つまり、成長分野への融資の約定弁済が進むにつれ、インセンティブの載った形で貸しなおすという行動だ。
旧債振替が悪いとは言わないが、政策決定者の意図する効果を著しく減殺するのは間違いない。
結果、このような制度は、結局のところ金融機関への見えない補助金になってしまう。

佐々木氏は日銀の資金供給強化について

これが昨年のような急激な円安・株高につながることはないだろう。
今の日本経済が必要としているのは低利で調達できる資金ではなく、民間が手元にある資金でリスクを取って投資をしたいと考えるような経済構造の見通しである。

と本質を突く。
そう、こういうインセンティブは、企業の資金需要が強い場合に最もよく機能するのだ。
インセンティブがあるから資金需要が高まると言うのには限度がある。
佐々木氏は、

 政府がリスクテイクを求めるべき相手は年金基金というより企業

と皮肉る。

気になるのは為替の行方。
佐々木氏は、

 追加緩和は織り込み済みでさらなる「円安・株高の動きは限定的」
 とは言え、急激な円高にもならない
 世界のリスクテイクが強まれば、円が調達通貨として売られるから

である。

最後に、元日銀マンらしい注文をつける:

政府も日銀も「インフレ率は予想通り上昇してきた」としているが、まさかインフレ率を上昇させることが最終目的だと思っていることはないだろうか。
以前から本連載や著書などを通じて指摘してきたことだが、インフレ率が上昇するだけなら、国民にとってこれほど迷惑なことはない。

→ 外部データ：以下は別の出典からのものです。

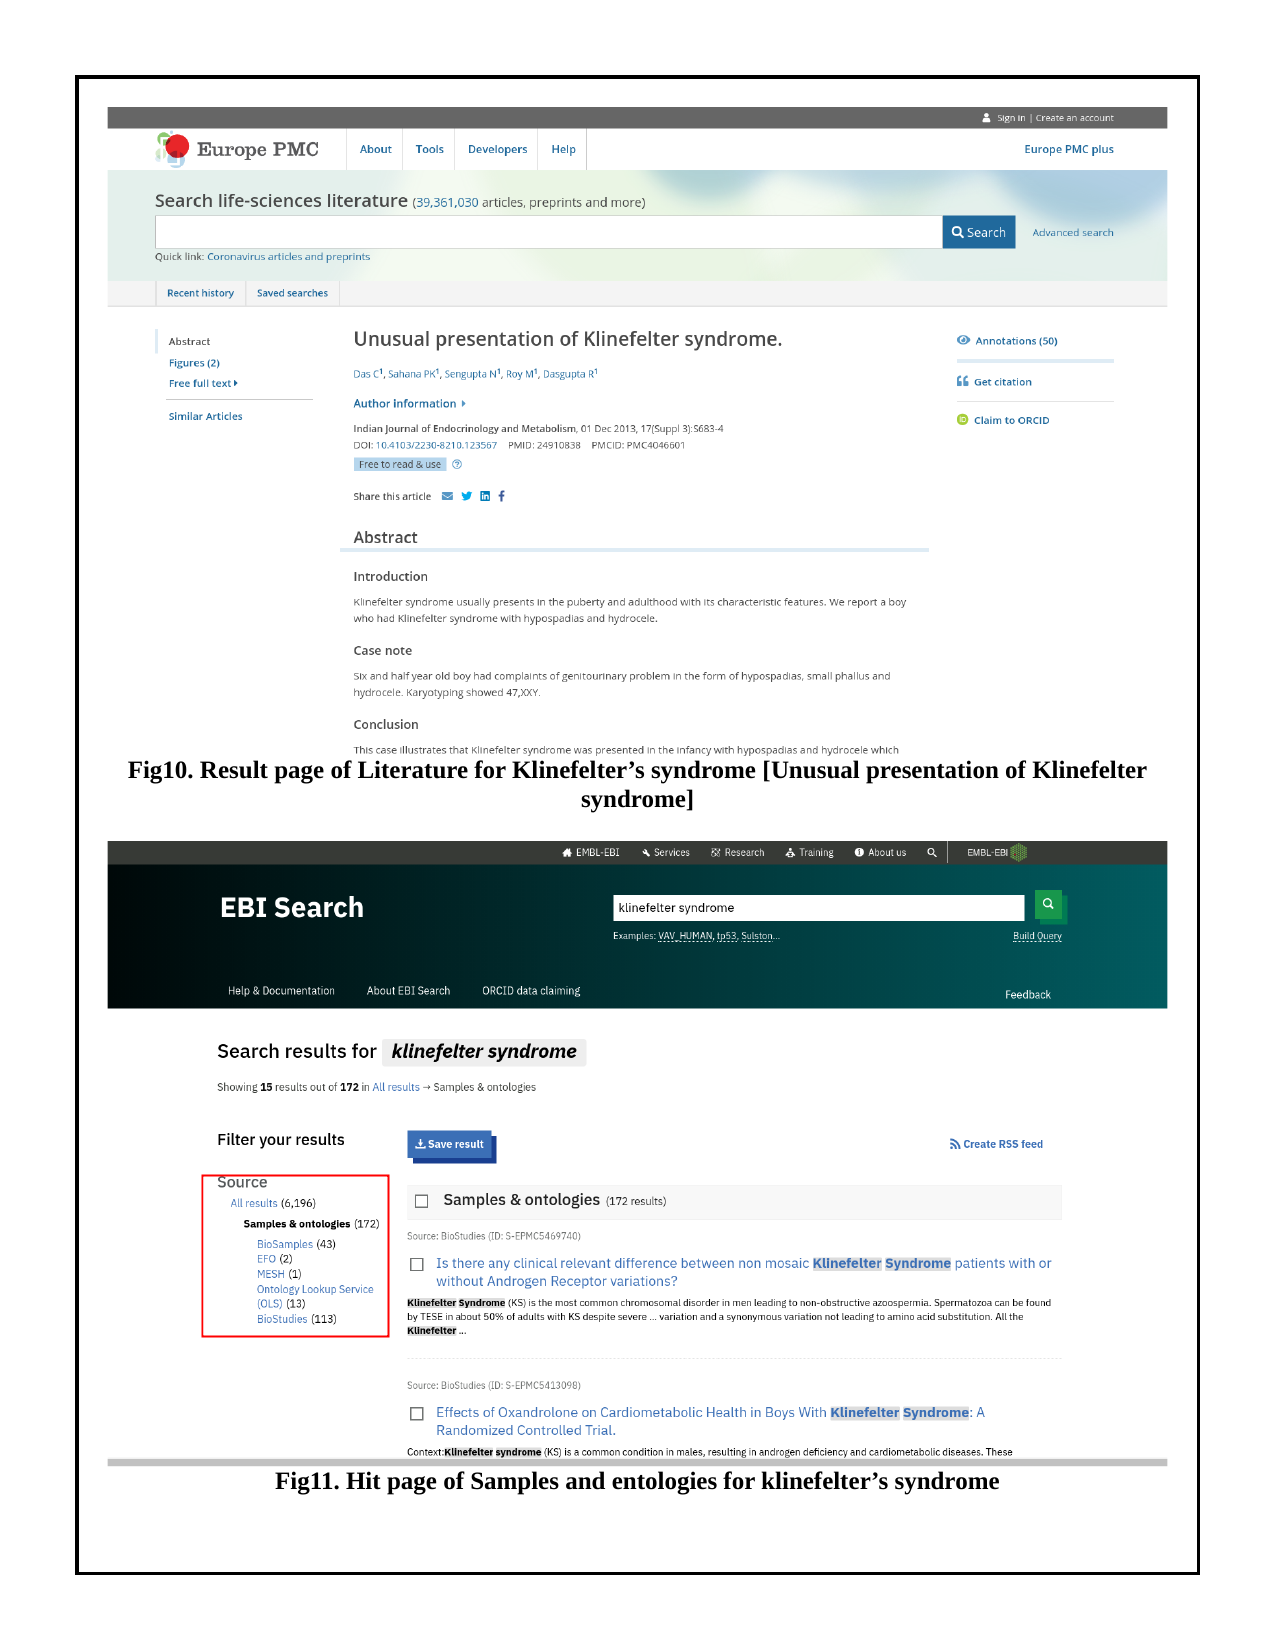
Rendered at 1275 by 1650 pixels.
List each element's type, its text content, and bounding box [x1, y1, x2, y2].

picture [107, 841, 1168, 1467]
picture [107, 107, 1168, 756]
text Fig11. Hit page of Samples and entologies for klinefelter’s syndrome [108, 1467, 1167, 1495]
text Fig10. Result page of Literature for Klinefelter’s syndrome [Unusual presentation of Klinefelter syndrome] [108, 756, 1167, 813]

金融政策の目標は何であるべきかを考えさせられる直言だ。
「大蔵省」的に言えば、世の中の会計帳簿の左右が合えばそれでいいのだろう。
そこには、時価の考えは希薄だ。
どんなにインフレが進んでも、会計帳簿の左右は合いうる。
しかし、左右があったからといって、社会福祉が向上するとは限らない。

量的緩和は少なくとも出口において大きな社会的コストをもたらす。
さらに、そのプロセスにおいて社会の格差を拡大させる。
それに見合うリターンをもたらすことが政府・日銀の責務である。